Saturday, February 9, 2013

The New Faces of Christianity: Believing the Bible in the Global South

The New Faces of Christianity: Believing the Bible in the Global South

Christianity is increasingly moving to the global South. Africa, South America, and Asia are continuing to see vast numbers turn to Christianity while in North America and Western Europe numbers are stagnating or declining. What will this mean for the shape Christianity will take in the years to come?

In the thralls of the Fundamentalist/Modernist controversy Harry Fosdick asked, “Shall the fundamentalists win?” From Jenkins perspective the answer is clear – the fundamentalists did not win. But what about the Christianity of today and tomorrow? Will the fundamentalists win?

The Anglican church is a prominent example of the different approaches Northern and Southern Christians sometimes take to reading and applying the Bible. Anglicans in the South reject homosexual practices while Anglicans in the North accept those same practices – both based on their reading of Scripture.

Part of what makes it easier for Southern Christians to read the Bible more literally is their relative similarity to the cultures of the Bible. They can identify with the poverty, famine, oppression, competing religions, demon possession, and persecution found in the Bible in ways that many Western Europeans and North Americans cannot. The Bible was not written to a postmodern, postindustrial, and secular audience. It was written to people with much more in common with the people of modern day Zimbabwe than modern day England.

It may just be that the “fundamentalist” readings of the Two-Thirds World will remind North Americans and Europeans of the long forgotten traditions of Christianity. Belief in healing, demon possession, and miracles have been central to the ancient Christian faith. The new face of Christianity may well embrace those beliefs.



This is a fascinating book. Jenkins provides many specific examples of Southern readings of familiar texts. For example, Psalm 23 is used in exorcisms and to denounce oppressive regimes.
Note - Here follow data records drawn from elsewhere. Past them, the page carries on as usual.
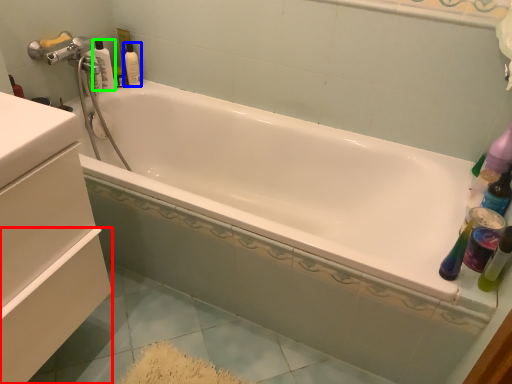
Question: Which is farther away from drawer (highlighted by a red box)? mouthwash (highlighted by a blue box) or bottle (highlighted by a green box)?

Choices:
 (A) mouthwash
 (B) bottle

Answer: (A)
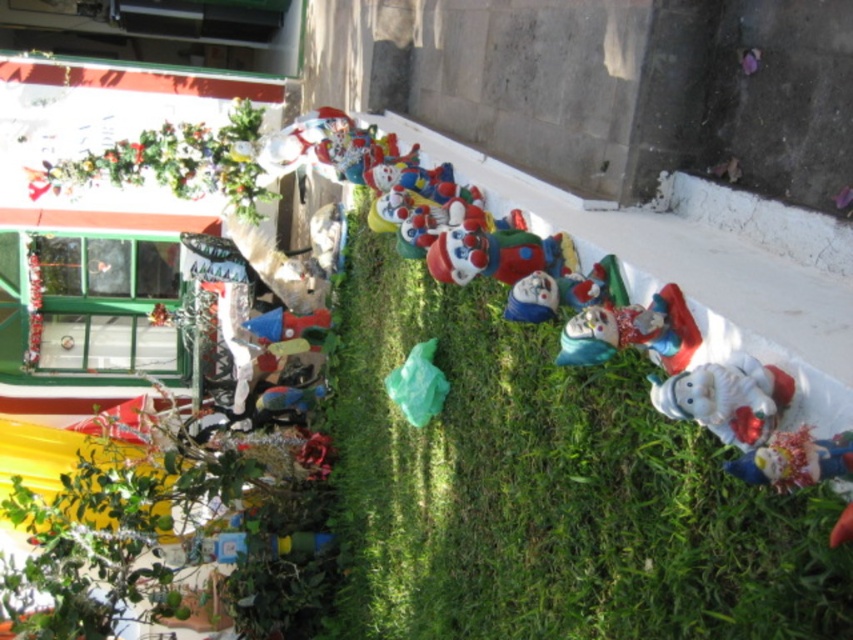
Question: Where is white glossy santa at lower right located in relation to shiny metallic clown at lower right in the image?

Choices:
 (A) above
 (B) below

Answer: (A)

Question: Which of the following is the farthest from the observer?

Choices:
 (A) (535, 624)
 (B) (674, 340)

Answer: (A)

Question: Can you confirm if green grass at center is positioned to the left of white glossy santa at lower right?

Choices:
 (A) yes
 (B) no

Answer: (A)

Question: Among these objects, which one is nearest to the camera?

Choices:
 (A) matte plastic clown at center
 (B) shiny metallic clown at lower right

Answer: (B)

Question: Can you confirm if green grass at center is positioned to the left of shiny metallic clown at lower right?

Choices:
 (A) no
 (B) yes

Answer: (B)

Question: Which is nearer to the white glossy santa at lower right?

Choices:
 (A) matte plastic clown at center
 (B) green grass at center

Answer: (A)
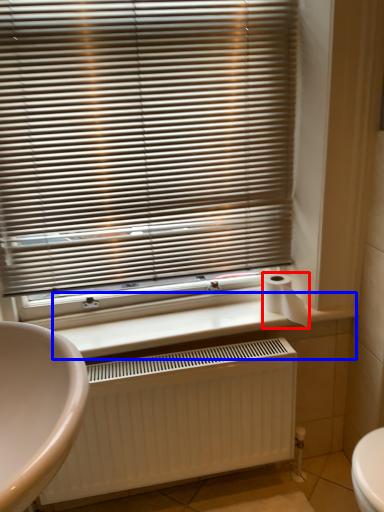
Question: Among these objects, which one is nearest to the camera, toilet paper (highlighted by a red box) or counter top (highlighted by a blue box)?

Choices:
 (A) toilet paper
 (B) counter top

Answer: (B)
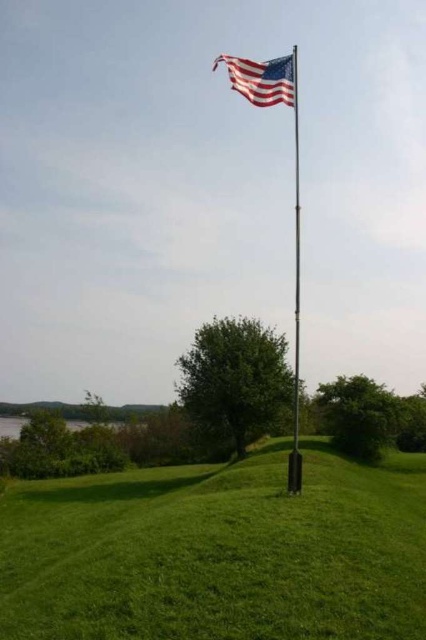
Question: Which point is closer to the camera?

Choices:
 (A) (146, 483)
 (B) (293, 93)

Answer: (B)

Question: Which object appears closest to the camera in this image?

Choices:
 (A) green grass at center
 (B) metallic flag pole at center

Answer: (A)

Question: Does green grass at center appear under american flag at upper center?

Choices:
 (A) yes
 (B) no

Answer: (A)

Question: Which point appears closest to the camera in this image?

Choices:
 (A) (276, 97)
 (B) (296, 51)
 (C) (417, 584)

Answer: (C)

Question: Can you confirm if american flag at upper center is smaller than metallic flag pole at center?

Choices:
 (A) yes
 (B) no

Answer: (A)

Question: Is green grass at center to the right of american flag at upper center from the viewer's perspective?

Choices:
 (A) no
 (B) yes

Answer: (B)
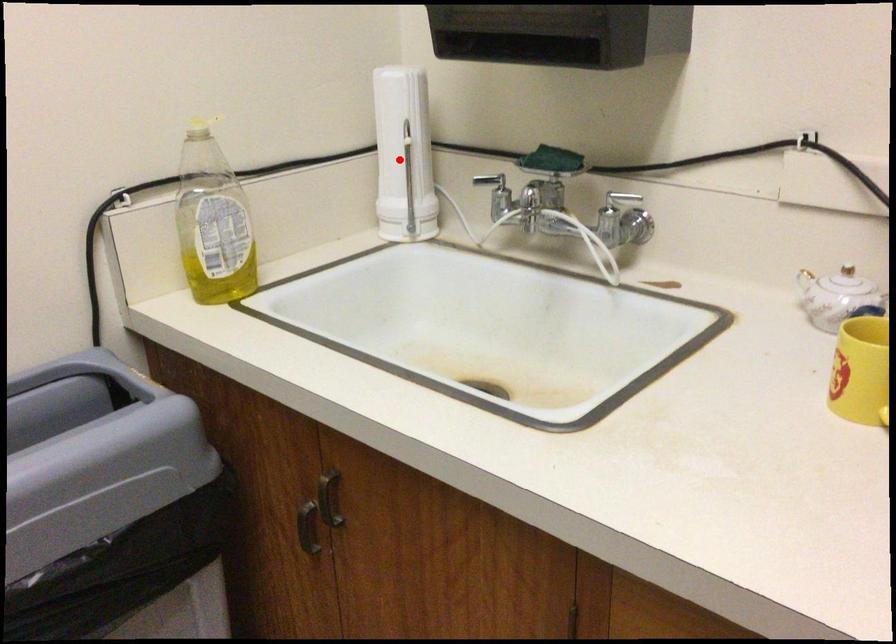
Though I didn’t enjoy this one as much as The Next Christendom, I’d still recommend this book. If you read the Bible somewhat like I do (call it “literally” if you like), if you believe there was a global flood, there are real demons, God supernaturally heals the sick, you may struggle to identify with Jenkin’s perspective. His own view gives valuable insight into common Western interpretations of Scripture – however novel and heterodox those readings may be.